E3C European Clinical Case Corpus

A project aiming at the creation of a corpus of clinical cases in 5 European languages


  • Our paper "The E3C Project: Collection and Annotation of a Multilingual Corpus of Clinical Cases" has been accepted for presentation at CLiC-it 2020, the Seventh Italian Conference on Computational Linguistics, Bologna, 1-3 March 2021

  • We will present E3C at the second annual ELG conference: META-FORUM 2020 - Piloting the European Language Grid, 1-3 December 2020


With the ambition of (i) making E3C a reference European corpus of clinical cases and (ii) boosting the clinical NLP scene for languages other than English, we will collect clinical cases for five languages, i.e.
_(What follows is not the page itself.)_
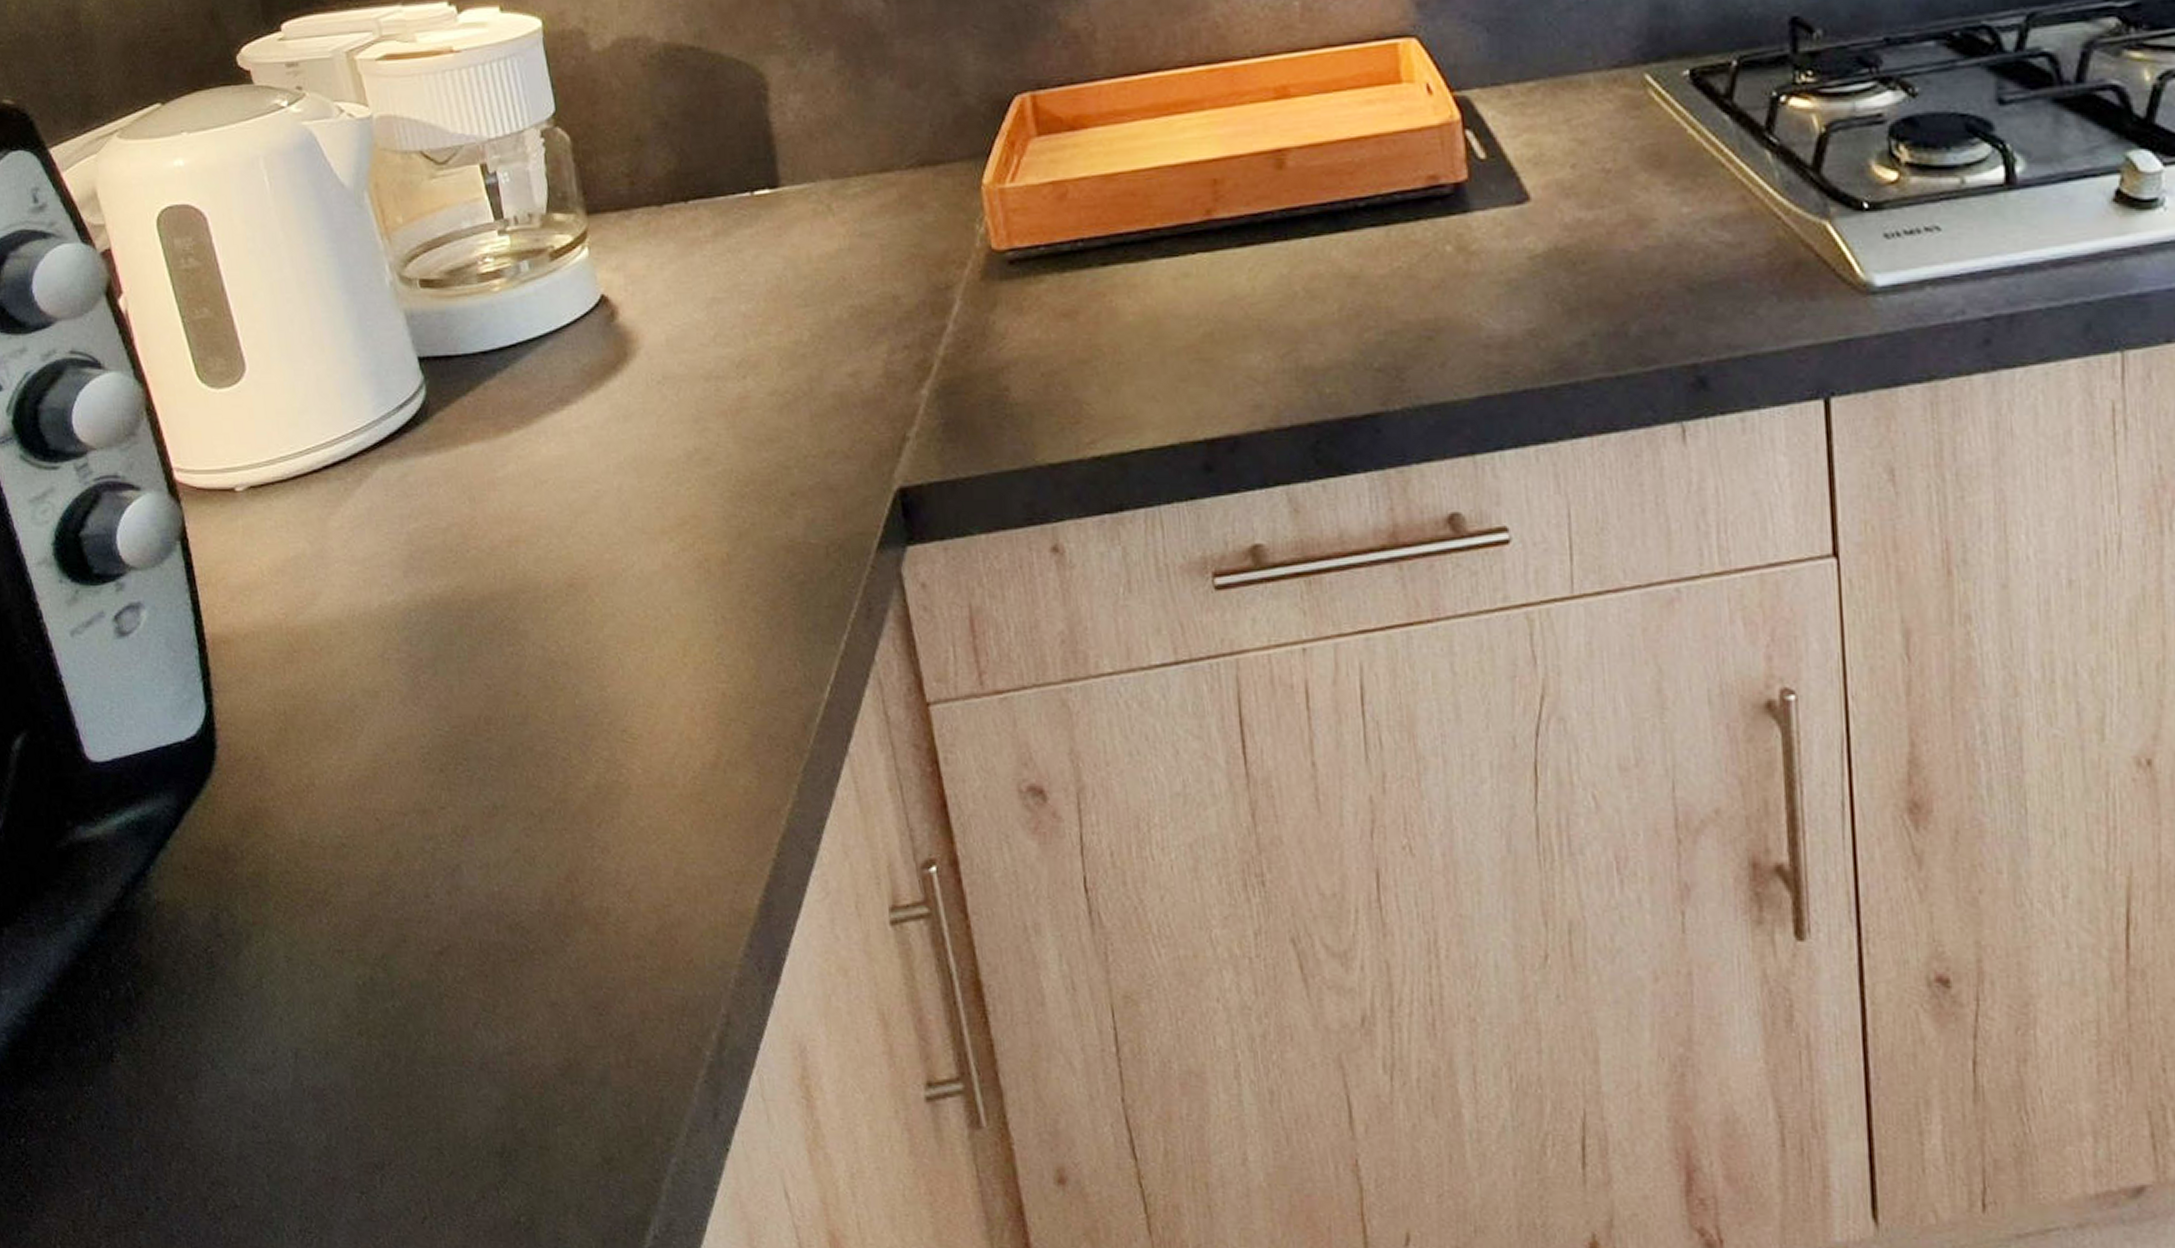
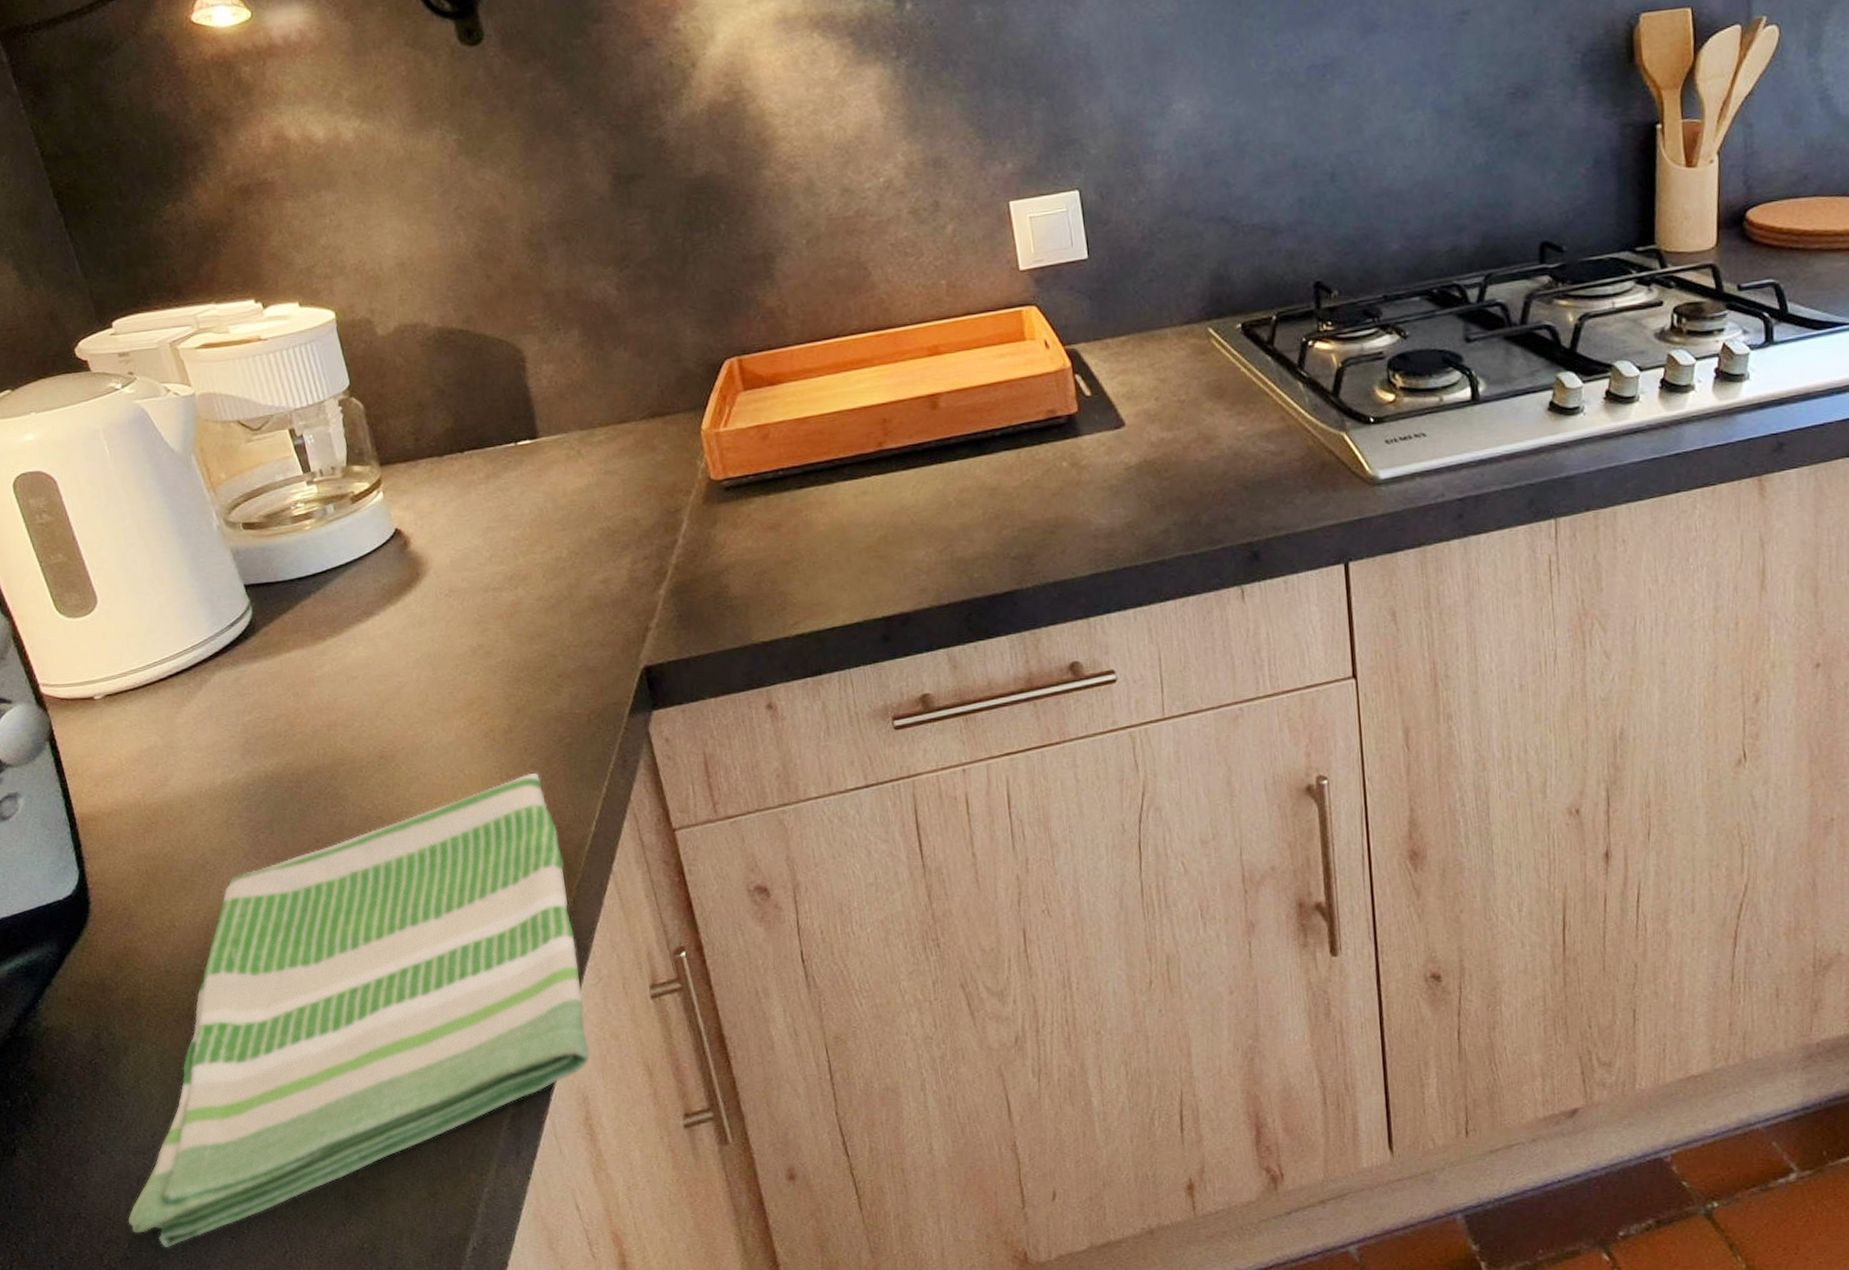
dish towel: none [239,617,811,1199] -> present [128,772,590,1248]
Italian, English, Spanish, French, and Basque, and will enrich them with interoperable annotations.

Clinical Case

Clinical cases are statements of a clinical practice, presenting the reason for a clinical visit, the description of physical exams, and the assessment of the situation of a patient. They are rich in clinical entities as well as temporal information, which are almost absent in other clinical documents (e.g. radiological reports). Focusing on clinical cases, which are often de-identified, also allows us to overcome privacy issues.


E3C will be annotated with clinical entities (e.g. symptoms and pathologies), temporal information, and factuality. Furthermore, E3C will be widely available and re-usable as we will build on top of resources that are distributed under public copyright licenses. E3C will thus stimulate researchers to work on clinical data on a shared benchmark in a multilingual setting, fostering task and technology development, including applications for metadata tagging and to support clinical predictions.